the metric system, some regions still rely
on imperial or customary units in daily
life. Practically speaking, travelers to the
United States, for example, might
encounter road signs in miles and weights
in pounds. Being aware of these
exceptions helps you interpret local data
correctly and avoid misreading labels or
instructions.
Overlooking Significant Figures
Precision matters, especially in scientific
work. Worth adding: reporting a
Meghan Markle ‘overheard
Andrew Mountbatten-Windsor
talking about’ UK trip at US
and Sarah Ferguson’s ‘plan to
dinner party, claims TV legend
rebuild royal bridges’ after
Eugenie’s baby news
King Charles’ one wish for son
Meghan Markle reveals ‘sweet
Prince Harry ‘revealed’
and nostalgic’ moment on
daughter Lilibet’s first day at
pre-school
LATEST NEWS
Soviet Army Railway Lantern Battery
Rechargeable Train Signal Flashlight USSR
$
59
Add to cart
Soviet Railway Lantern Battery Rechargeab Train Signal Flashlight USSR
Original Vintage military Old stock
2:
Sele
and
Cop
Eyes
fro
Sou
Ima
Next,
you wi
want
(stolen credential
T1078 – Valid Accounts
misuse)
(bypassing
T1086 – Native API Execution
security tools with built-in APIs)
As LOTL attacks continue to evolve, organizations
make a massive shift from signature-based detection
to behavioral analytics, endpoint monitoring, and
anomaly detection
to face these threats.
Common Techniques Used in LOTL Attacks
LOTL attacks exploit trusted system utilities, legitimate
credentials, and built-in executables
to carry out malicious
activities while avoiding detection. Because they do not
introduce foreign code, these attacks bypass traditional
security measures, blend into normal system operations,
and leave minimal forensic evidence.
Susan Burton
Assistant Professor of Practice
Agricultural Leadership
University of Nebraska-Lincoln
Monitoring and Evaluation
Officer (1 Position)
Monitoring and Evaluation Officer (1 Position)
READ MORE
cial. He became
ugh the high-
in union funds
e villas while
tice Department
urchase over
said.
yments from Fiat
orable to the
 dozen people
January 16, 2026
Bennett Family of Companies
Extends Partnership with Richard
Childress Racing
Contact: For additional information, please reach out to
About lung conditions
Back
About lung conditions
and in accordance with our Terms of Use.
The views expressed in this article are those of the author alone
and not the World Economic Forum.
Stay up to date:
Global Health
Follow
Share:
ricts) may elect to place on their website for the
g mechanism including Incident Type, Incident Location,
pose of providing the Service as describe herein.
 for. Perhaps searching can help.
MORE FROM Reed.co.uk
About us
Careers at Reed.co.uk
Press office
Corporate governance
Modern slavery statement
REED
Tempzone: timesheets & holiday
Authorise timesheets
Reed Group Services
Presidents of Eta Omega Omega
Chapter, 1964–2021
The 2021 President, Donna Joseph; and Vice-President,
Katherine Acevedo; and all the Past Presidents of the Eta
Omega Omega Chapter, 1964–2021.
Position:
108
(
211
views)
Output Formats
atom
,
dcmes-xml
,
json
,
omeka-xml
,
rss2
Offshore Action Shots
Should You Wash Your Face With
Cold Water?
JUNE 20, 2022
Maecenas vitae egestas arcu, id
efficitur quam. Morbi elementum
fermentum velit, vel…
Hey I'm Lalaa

________________________________________

* _Task item_
What you output should match every line above exactly.

* _Task response_
the metric system, some regions still rely
on imperial or customary units in daily
life. Practically speaking, travelers to the
United States, for example, might
encounter road signs in miles and weights
in pounds. Being aware of these
exceptions helps you interpret local data
correctly and avoid misreading labels or
instructions.
Overlooking Significant Figures
Precision matters, especially in scientific
work. Worth adding: reporting a
Meghan Markle ‘overheard
Andrew Mountbatten-Windsor
talking about’ UK trip at US
and Sarah Ferguson’s ‘plan to
dinner party, claims TV legend
rebuild royal bridges’ after
Eugenie’s baby news
King Charles’ one wish for son
Meghan Markle reveals ‘sweet
Prince Harry ‘revealed’
and nostalgic’ moment on
daughter Lilibet’s first day at
pre-school
LATEST NEWS
Soviet Army Railway Lantern Battery
Rechargeable Train Signal Flashlight USSR
$
59
Add to cart
Soviet Railway Lantern Battery Rechargeab Train Signal Flashlight USSR
Original Vintage military Old stock
2:
Sele
and
Cop
Eyes
fro
Sou
Ima
Next,
you wi
want
(stolen credential
T1078 – Valid Accounts
misuse)
(bypassing
T1086 – Native API Execution
security tools with built-in APIs)
As LOTL attacks continue to evolve, organizations
make a massive shift from signature-based detection
to behavioral analytics, endpoint monitoring, and
anomaly detection
to face these threats.
Common Techniques Used in LOTL Attacks
LOTL attacks exploit trusted system utilities, legitimate
credentials, and built-in executables
to carry out malicious
activities while avoiding detection. Because they do not
introduce foreign code, these attacks bypass traditional
security measures, blend into normal system operations,
and leave minimal forensic evidence.
Susan Burton
Assistant Professor of Practice
Agricultural Leadership
University of Nebraska-Lincoln
Monitoring and Evaluation
Officer (1 Position)
Monitoring and Evaluation Officer (1 Position)
READ MORE
cial. He became
ugh the high-
in union funds
e villas while
tice Department
urchase over
said.
yments from Fiat
orable to the
 dozen people
January 16, 2026
Bennett Family of Companies
Extends Partnership with Richard
Childress Racing
Contact: For additional information, please reach out to
About lung conditions
Back
About lung conditions
and in accordance with our Terms of Use.
The views expressed in this article are those of the author alone
and not the World Economic Forum.
Stay up to date:
Global Health
Follow
Share:
ricts) may elect to place on their website for the
g mechanism including Incident Type, Incident Location,
pose of providing the Service as describe herein.
 for. Perhaps searching can help.
MORE FROM Reed.co.uk
About us
Careers at Reed.co.uk
Press office
Corporate governance
Modern slavery statement
REED
Tempzone: timesheets & holiday
Authorise timesheets
Reed Group Services
Presidents of Eta Omega Omega
Chapter, 1964–2021
The 2021 President, Donna Joseph; and Vice-President,
Katherine Acevedo; and all the Past Presidents of the Eta
Omega Omega Chapter, 1964–2021.
Position:
108
(
211
views)
Output Formats
atom
,
dcmes-xml
,
json
,
omeka-xml
,
rss2
Offshore Action Shots
Should You Wash Your Face With
Cold Water?
JUNE 20, 2022
Maecenas vitae egestas arcu, id
efficitur quam. Morbi elementum
fermentum velit, vel…
Hey I'm Lalaa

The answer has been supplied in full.